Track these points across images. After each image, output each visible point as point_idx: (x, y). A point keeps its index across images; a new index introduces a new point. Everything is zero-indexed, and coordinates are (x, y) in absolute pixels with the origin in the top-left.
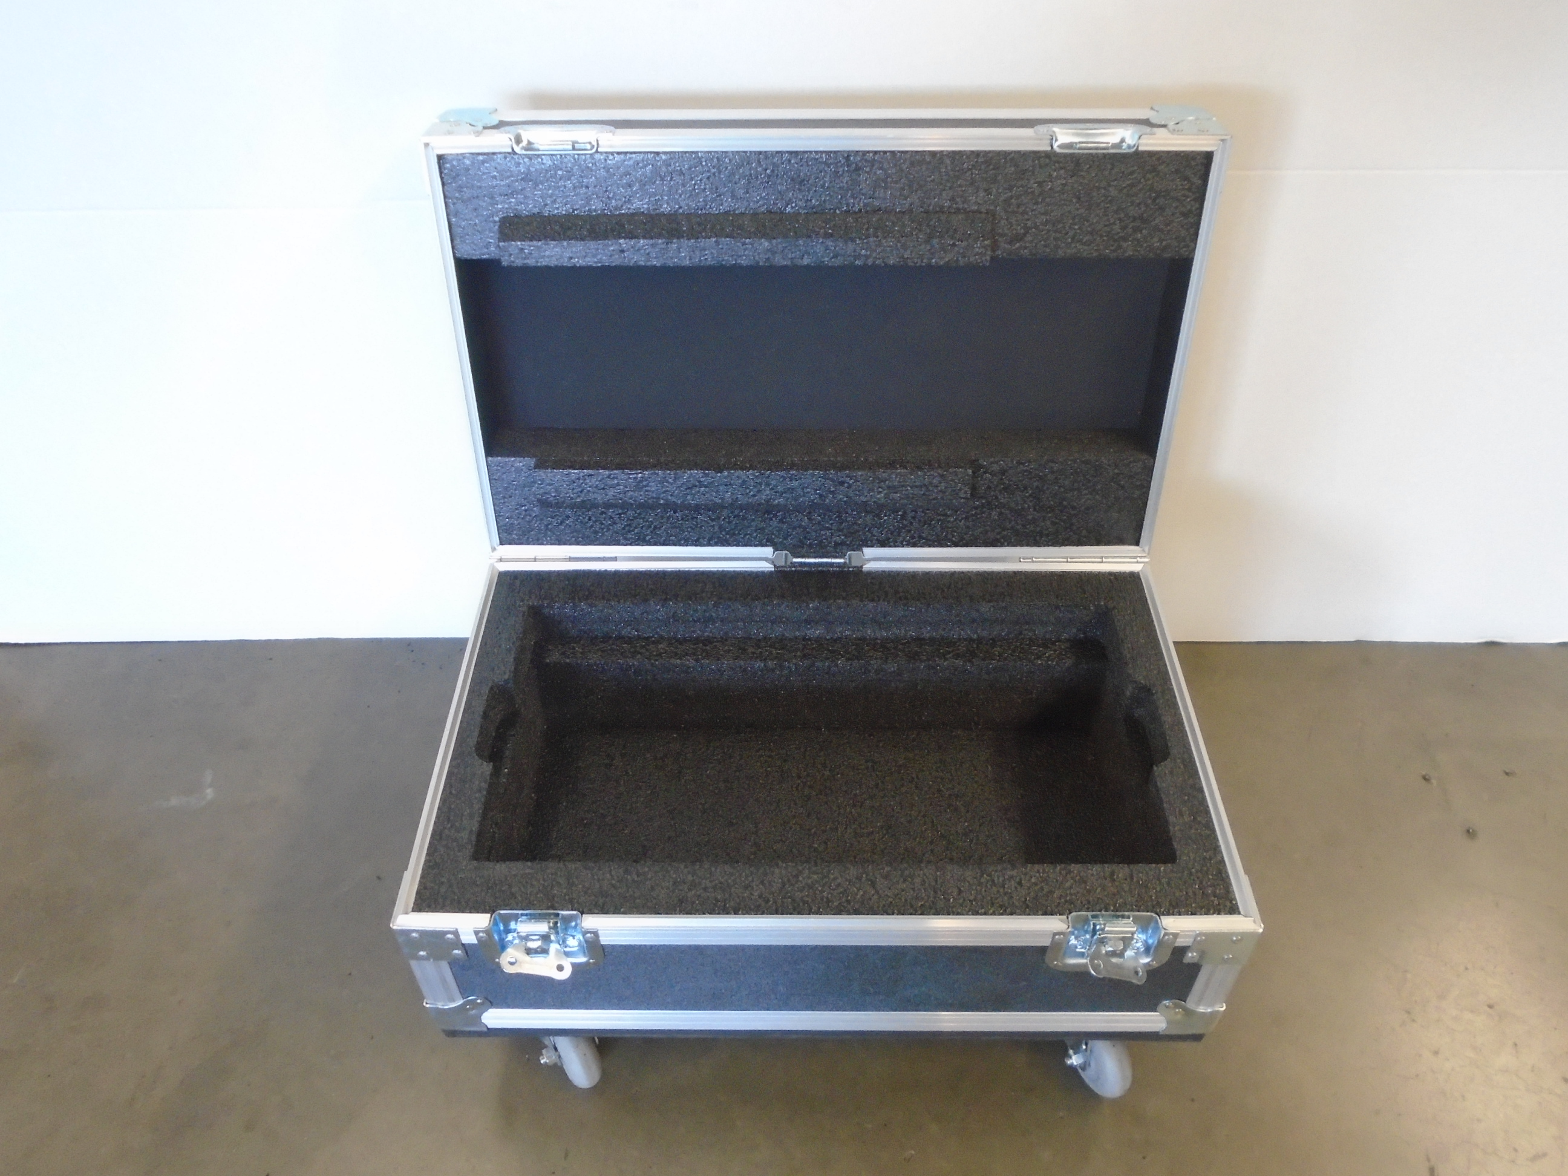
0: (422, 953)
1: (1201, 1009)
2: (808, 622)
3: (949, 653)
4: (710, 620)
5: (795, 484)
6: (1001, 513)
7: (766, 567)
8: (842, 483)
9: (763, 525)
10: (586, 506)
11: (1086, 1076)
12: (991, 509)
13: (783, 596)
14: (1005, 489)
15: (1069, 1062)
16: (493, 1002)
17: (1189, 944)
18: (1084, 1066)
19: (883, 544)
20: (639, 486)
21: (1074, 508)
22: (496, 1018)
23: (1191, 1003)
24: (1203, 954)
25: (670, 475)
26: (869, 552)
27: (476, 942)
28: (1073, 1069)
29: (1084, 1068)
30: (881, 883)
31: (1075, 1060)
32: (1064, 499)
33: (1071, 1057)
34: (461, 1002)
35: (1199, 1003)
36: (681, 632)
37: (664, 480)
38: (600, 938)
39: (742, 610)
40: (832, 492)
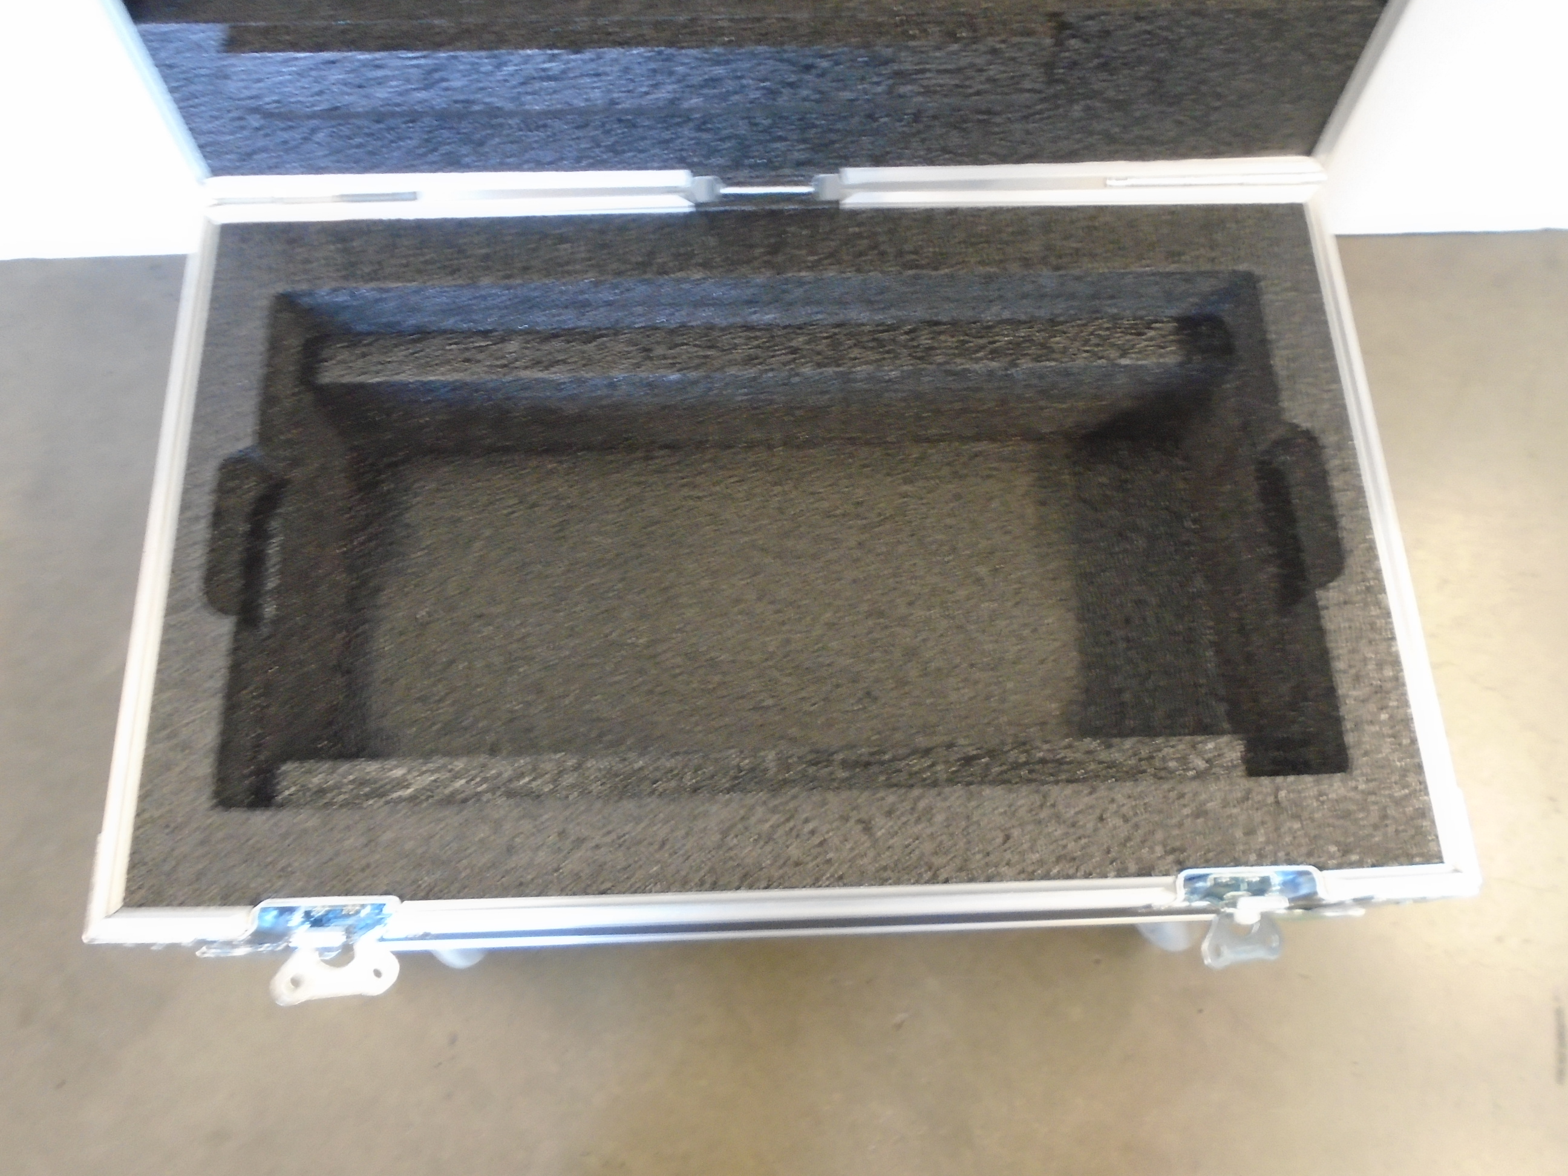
2: (750, 302)
3: (982, 348)
4: (585, 305)
5: (719, 71)
6: (1088, 108)
7: (680, 205)
8: (808, 68)
9: (667, 135)
10: (336, 114)
12: (1072, 102)
13: (706, 265)
14: (1104, 66)
19: (878, 160)
20: (430, 79)
21: (1219, 96)
25: (482, 59)
26: (853, 175)
30: (882, 826)
32: (1203, 82)
36: (542, 320)
37: (475, 67)
39: (641, 291)
40: (791, 85)
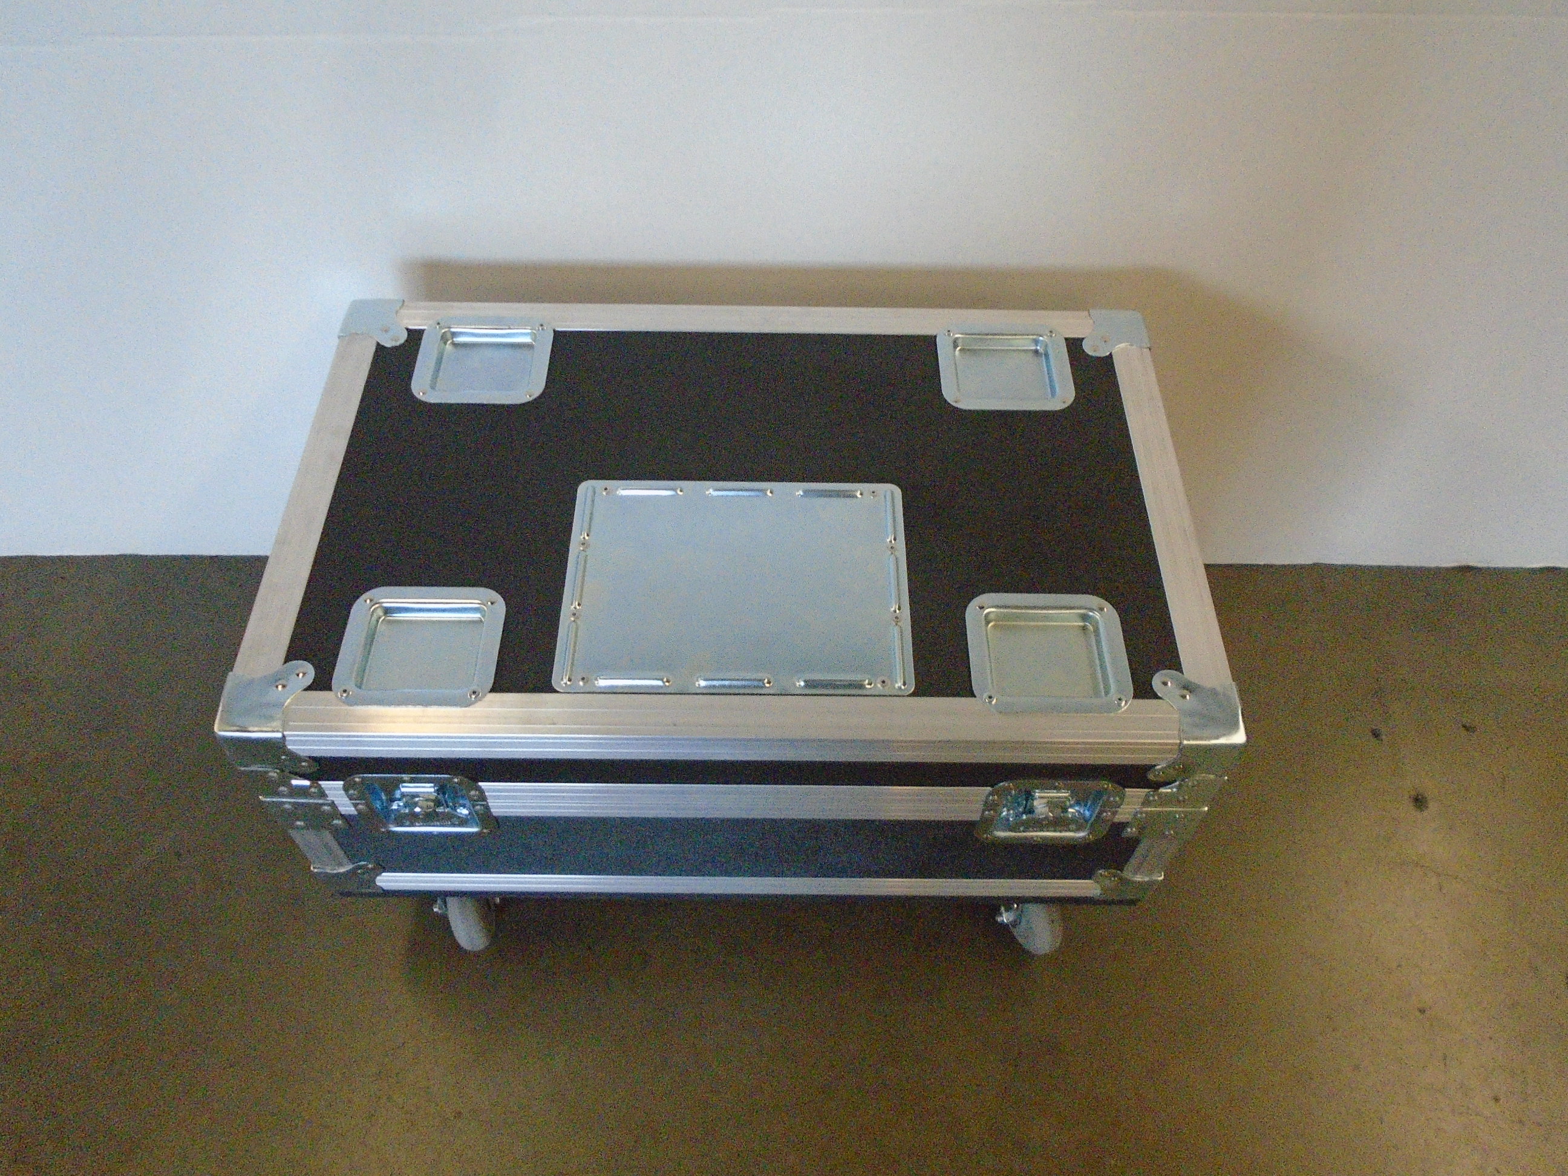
0: (298, 823)
1: (1138, 878)
11: (1015, 932)
15: (999, 919)
16: (384, 867)
17: (1130, 820)
18: (1015, 924)
22: (389, 880)
23: (1127, 874)
24: (1142, 829)
27: (356, 813)
28: (1004, 927)
29: (1014, 926)
31: (1005, 918)
33: (1001, 915)
34: (350, 867)
35: (1135, 873)
38: (492, 810)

Task requirements: Each entry shown above must be quoted exactly, with its pictures left out.

Response to this exercise:
Track these points across images. After each image, output each visible point as point_idx: (x, y). A point keeps its index across images; a new index introduces a new point. Everything is zero-indexed, and coordinates are (x, y) in absolute pixels with the origin in the top-left.
0: (422, 953)
1: (1201, 1009)
2: (808, 622)
3: (949, 653)
4: (710, 620)
5: (795, 484)
6: (1001, 513)
7: (766, 567)
8: (842, 483)
9: (763, 525)
10: (586, 506)
11: (1086, 1076)
12: (991, 509)
13: (783, 596)
14: (1005, 489)
15: (1069, 1062)
16: (493, 1002)
17: (1189, 944)
18: (1084, 1066)
19: (883, 544)
20: (639, 486)
21: (1074, 508)
22: (496, 1018)
23: (1191, 1003)
24: (1203, 954)
25: (670, 475)
26: (869, 552)
27: (476, 942)
28: (1073, 1069)
29: (1084, 1068)
30: (881, 883)
31: (1075, 1060)
32: (1064, 499)
33: (1071, 1057)
34: (461, 1002)
35: (1199, 1003)
36: (681, 632)
37: (664, 480)
38: (600, 938)
39: (742, 610)
40: (832, 492)
2: (750, 302)
3: (982, 348)
4: (585, 305)
5: (719, 71)
6: (1088, 108)
7: (680, 205)
8: (808, 68)
9: (667, 135)
10: (336, 114)
12: (1072, 102)
13: (706, 265)
14: (1104, 66)
19: (878, 160)
20: (430, 79)
21: (1219, 96)
25: (482, 59)
26: (853, 175)
30: (882, 826)
32: (1203, 82)
36: (542, 320)
37: (475, 67)
39: (641, 291)
40: (791, 85)
0: (298, 823)
1: (1138, 878)
11: (1015, 932)
15: (999, 919)
16: (384, 867)
17: (1130, 820)
18: (1015, 924)
22: (389, 880)
23: (1127, 874)
24: (1142, 829)
27: (356, 813)
28: (1004, 927)
29: (1014, 926)
31: (1005, 918)
33: (1001, 915)
34: (350, 867)
35: (1135, 873)
38: (492, 810)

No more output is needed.